Quale fu l'atteggiamento dei filosofi greci nei confronti delle tradizioni mitico-religiose delle loro città? Come caratterizzare la loro «teologia», la loro concezione della pietà, durante i tre grandi periodi della storia del pensiero greco? Da Talete agli Stoici, in un itinerario pregno di contrasti, ambiguità e impreviste armonie, Daniel Babut accompagna il lettore nelle nervature più sottili del pensiero religioso dei filosofi greci, mostrandone il progressivo sviluppo nel tempo e ricreando al contempo, con perizia, un dialogo tra i diversi attori posti in scena. La rete di somiglianze e dissomiglianze che ne deriva rivela l'originalità e il carattere peculiare di ciascuna posizione, sfatando falsi miti e dimostrando come, da cornici di pensiero spesso congeneri, poterono scaturire esiti antitetici, talvolta paradossali. Un solo punto fermo: l'inseparabilità della religione dei filosofi dalla religione popolare, nell'impossibilità di una completa fusione tra le due. Come il sofista nell'omonimo dialogo platonico, il Dio dei filosofi greci sembra sfuggire a qualunque tentativo di cattura; prendendo a prestito le parole di Eraclito, egli «vuole e non vuole essere chiamato con il nome di Zeus» (22 B 32 D.-K.). Da acuto storico della filosofia, Babut osserva e non giudica, dando voce agli Antichi, senza pretendere di trasferire loro le categorie e i criteri forgiati dagli sviluppi religiosi occorsi nei secoli successivi.

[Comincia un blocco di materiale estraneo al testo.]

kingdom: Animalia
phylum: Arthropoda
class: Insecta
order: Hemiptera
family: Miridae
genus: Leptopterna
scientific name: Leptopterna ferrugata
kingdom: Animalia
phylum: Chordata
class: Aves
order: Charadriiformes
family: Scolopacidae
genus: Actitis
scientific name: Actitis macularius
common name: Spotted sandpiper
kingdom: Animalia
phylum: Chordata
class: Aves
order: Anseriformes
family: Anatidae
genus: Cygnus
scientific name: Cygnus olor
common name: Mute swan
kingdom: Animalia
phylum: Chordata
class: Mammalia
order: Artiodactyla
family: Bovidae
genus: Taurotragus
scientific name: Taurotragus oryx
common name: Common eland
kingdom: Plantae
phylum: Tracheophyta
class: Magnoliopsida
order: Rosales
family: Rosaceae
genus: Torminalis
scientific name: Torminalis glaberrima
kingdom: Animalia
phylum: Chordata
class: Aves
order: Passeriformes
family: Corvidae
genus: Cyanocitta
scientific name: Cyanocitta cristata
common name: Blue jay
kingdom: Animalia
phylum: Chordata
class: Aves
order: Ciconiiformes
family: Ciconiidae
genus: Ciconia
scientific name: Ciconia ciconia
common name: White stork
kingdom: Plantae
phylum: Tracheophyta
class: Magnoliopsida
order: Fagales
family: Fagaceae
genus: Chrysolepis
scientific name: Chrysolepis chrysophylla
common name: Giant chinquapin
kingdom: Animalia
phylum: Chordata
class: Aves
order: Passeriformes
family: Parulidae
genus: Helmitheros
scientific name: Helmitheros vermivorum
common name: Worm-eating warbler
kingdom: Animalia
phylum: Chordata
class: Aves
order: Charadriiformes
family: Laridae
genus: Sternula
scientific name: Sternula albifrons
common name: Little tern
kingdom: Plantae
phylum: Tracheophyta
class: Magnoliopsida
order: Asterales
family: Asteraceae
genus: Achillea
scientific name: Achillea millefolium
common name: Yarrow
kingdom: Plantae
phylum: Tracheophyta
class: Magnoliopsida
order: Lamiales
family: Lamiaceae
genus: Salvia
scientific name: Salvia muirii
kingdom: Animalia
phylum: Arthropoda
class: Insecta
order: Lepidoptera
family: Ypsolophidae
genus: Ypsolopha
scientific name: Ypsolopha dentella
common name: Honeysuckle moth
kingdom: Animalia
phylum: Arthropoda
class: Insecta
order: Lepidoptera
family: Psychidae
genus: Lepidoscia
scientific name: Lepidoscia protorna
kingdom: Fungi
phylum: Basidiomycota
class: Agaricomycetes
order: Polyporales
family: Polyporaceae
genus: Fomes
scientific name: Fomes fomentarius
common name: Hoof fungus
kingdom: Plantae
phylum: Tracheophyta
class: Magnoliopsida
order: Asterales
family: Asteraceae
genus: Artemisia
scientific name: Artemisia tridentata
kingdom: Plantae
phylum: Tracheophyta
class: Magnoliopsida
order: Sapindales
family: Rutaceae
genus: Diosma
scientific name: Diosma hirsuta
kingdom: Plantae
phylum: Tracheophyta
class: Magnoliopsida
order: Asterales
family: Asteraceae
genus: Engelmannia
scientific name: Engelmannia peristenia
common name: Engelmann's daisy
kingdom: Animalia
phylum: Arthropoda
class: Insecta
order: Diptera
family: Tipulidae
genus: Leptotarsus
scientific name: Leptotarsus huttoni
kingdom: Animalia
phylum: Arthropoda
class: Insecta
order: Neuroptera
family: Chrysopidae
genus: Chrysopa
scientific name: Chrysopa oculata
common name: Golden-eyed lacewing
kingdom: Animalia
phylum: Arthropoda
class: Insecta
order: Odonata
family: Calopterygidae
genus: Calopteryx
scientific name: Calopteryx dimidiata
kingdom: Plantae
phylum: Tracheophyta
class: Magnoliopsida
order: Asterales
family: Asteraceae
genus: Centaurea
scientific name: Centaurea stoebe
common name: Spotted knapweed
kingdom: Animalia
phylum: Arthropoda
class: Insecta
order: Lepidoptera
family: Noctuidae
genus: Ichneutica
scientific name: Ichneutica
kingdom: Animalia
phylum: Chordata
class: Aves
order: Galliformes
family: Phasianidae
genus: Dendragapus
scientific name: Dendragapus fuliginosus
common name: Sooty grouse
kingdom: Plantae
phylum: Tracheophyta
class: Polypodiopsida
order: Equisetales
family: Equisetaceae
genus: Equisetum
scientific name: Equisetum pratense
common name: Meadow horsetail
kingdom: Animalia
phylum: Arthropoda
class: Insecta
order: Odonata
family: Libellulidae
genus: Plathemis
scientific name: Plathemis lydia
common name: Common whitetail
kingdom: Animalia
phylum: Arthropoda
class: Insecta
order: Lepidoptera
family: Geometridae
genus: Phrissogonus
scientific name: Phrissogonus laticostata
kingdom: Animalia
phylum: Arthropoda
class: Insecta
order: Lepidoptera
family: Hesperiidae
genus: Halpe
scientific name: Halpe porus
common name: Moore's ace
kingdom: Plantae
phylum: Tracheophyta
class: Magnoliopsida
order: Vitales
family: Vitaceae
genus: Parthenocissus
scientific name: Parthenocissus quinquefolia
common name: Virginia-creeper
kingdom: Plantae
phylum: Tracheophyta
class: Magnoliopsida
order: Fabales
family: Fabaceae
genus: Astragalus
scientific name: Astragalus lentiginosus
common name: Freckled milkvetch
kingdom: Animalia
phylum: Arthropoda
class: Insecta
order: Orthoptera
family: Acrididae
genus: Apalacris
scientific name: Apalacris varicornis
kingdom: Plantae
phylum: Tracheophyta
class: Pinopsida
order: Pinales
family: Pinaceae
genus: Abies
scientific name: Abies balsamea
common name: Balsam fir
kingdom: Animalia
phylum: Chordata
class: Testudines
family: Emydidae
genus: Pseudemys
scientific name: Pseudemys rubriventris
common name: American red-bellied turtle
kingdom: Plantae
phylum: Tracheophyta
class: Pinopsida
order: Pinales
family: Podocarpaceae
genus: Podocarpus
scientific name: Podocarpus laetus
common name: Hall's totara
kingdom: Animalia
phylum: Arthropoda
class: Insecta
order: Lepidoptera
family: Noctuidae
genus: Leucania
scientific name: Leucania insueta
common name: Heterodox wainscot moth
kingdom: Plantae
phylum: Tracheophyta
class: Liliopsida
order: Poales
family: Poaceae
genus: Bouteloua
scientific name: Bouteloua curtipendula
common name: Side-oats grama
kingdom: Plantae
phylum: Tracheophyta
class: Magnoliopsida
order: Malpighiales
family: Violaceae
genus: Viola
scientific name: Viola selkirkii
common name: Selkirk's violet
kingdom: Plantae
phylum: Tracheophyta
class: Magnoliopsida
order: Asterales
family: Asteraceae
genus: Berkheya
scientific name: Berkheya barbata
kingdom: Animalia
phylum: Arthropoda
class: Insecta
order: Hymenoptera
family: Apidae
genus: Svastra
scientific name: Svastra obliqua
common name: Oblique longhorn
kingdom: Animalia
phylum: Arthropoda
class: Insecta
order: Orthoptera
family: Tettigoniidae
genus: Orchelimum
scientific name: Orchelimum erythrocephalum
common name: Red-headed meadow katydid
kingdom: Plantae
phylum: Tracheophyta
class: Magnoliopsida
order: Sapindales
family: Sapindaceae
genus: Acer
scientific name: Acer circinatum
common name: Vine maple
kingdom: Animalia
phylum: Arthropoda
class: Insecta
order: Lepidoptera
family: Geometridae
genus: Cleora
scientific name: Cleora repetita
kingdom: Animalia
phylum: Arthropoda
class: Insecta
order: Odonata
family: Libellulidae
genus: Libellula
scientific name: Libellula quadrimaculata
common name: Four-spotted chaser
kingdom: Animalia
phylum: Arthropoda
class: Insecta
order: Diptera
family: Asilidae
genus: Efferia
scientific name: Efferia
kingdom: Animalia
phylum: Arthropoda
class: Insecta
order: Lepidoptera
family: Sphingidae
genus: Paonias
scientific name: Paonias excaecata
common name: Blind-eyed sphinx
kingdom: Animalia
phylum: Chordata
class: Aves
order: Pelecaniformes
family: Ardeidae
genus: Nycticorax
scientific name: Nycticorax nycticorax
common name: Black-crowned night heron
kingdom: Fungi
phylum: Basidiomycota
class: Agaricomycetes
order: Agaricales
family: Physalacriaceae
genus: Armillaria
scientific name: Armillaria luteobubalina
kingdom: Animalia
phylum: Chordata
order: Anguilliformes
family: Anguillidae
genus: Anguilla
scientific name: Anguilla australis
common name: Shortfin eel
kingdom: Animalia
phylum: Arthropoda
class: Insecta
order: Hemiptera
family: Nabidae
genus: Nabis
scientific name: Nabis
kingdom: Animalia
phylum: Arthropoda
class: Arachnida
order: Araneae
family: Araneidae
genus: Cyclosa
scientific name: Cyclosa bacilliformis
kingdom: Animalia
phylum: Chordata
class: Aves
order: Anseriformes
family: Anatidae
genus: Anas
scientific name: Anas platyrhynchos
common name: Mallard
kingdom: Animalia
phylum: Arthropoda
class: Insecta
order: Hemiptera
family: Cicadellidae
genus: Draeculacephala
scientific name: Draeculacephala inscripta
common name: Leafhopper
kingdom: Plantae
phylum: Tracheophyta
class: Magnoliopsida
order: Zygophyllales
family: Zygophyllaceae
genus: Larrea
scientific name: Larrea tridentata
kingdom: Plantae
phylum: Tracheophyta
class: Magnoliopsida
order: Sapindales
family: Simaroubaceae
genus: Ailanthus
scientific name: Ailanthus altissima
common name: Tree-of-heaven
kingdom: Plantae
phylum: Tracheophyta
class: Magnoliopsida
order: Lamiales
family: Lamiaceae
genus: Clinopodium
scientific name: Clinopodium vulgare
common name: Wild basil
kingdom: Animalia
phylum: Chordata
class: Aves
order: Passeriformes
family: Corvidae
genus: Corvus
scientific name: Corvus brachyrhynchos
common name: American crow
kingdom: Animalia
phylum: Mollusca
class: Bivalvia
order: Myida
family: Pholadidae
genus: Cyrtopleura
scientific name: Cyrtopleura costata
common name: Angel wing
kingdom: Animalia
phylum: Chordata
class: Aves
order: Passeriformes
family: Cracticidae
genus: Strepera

Da qualche tempo si registra un crescente interesse per la filosofia di Plutarco, il quale sempre più si va delineando oltre che come autore delle Vite parallele, come pensatore essenziale per la comprensione del medioplatonismo. Questo volume di Daniel Babut – uno tra i più accreditati studiosi di Plutarco – analizza il pensiero del Cheronese nella sua globalità e, a oltre trent’anni dalla prima apparizione, continua a costituire un punto di riferimento fondamentale per gli studi plutarchei. La chiave di lettura utilizzata è il rapporto di ‘amore-odio’ che Plutarco intrattenne con la dottrina e con gli esponenti della più influente scuola dell’età ellenistica, lo Stoicismo, che si configura infatti quale ‘avversario’ privilegiato e onnipresente punto di riferimento polemico. A tale convinzione Babut perviene seguendo due vie differenti, ma complementari. La prima parte del volume sviluppa un esame sistematico dell’opera di Plutarco e di tutto ciò che in essa rimanda allo Stoicismo. La seconda passa in rassegna i capisaldi della filosofia plutarchea – con riferimento alla metafisica, all’etica, alla psicologia, alla teologia, alla religiosità – confrontandoli con le posizioni sostenute dagli Stoici in ciascuno di questi campi. Da tale lettura emerge il ritratto di un filosofo acuto e competente, non di rado originale, ben lontano dall’immagine di «eclettico privo di creatività», che tanto ha nuociuto alla comprensione della figura e del pensiero di Plutarco.
Daniel Babut ha insegnato per un trentennio (1963-1992) all’Université de Lumière-Lyon 2. Oltre a Plutarque et le Stoïcisme, apparso nel 1969, è autore di numerosi contributi su Plutarco, Platone e i presocratici (raccolti per la gran parte nel volume Parerga, Lyon-Paris 1994) e di un saggio su La religion des philosophes grecs de Thalès au stoïciens (Paris 1974). Di Plutarco ha anche curato la traduzione e il commento degli scritti antistoici (De communibus notitiis adversus Stoicos e De Stoicorum repugnantiis) per la «Collection des Universités de France» dell’editrice Les Belles Lettres (2002).